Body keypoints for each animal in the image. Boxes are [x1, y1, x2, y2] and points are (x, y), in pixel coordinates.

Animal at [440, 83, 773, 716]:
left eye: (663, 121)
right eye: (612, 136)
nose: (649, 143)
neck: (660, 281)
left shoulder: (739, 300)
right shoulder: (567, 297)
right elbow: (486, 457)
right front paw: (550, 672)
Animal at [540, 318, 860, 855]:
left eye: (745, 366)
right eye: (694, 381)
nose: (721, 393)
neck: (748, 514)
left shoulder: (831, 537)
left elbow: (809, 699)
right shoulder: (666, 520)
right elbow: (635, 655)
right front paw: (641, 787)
■ ■ ■ ■
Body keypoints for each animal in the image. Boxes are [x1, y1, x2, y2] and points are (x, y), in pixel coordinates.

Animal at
■ ■ ■ ■
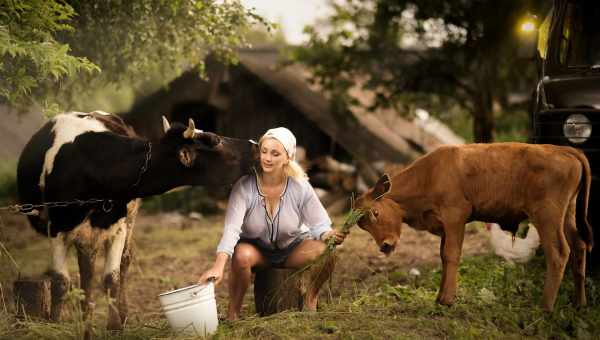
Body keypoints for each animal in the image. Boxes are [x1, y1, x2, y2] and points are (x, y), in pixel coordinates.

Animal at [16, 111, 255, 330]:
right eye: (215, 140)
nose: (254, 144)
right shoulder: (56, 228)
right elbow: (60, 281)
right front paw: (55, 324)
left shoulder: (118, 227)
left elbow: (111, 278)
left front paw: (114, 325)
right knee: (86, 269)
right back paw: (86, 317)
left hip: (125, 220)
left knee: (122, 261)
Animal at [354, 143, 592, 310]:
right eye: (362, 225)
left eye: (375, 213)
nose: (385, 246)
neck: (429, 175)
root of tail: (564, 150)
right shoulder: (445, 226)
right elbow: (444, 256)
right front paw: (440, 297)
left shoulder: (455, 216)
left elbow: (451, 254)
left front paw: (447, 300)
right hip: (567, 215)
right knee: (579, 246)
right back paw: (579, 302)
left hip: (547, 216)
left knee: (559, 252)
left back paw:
■ ■ ■ ■
• [Your objective]:
The response should be the listing above, limited to the lines between the one holding "neck: (748, 514)" and the one holding "right front paw: (641, 787)", inclusive, reproduced exactly.

• [Solution to the problem]:
neck: (748, 514)
left shoulder: (831, 537)
left elbow: (809, 699)
right shoulder: (666, 520)
right elbow: (635, 655)
right front paw: (641, 787)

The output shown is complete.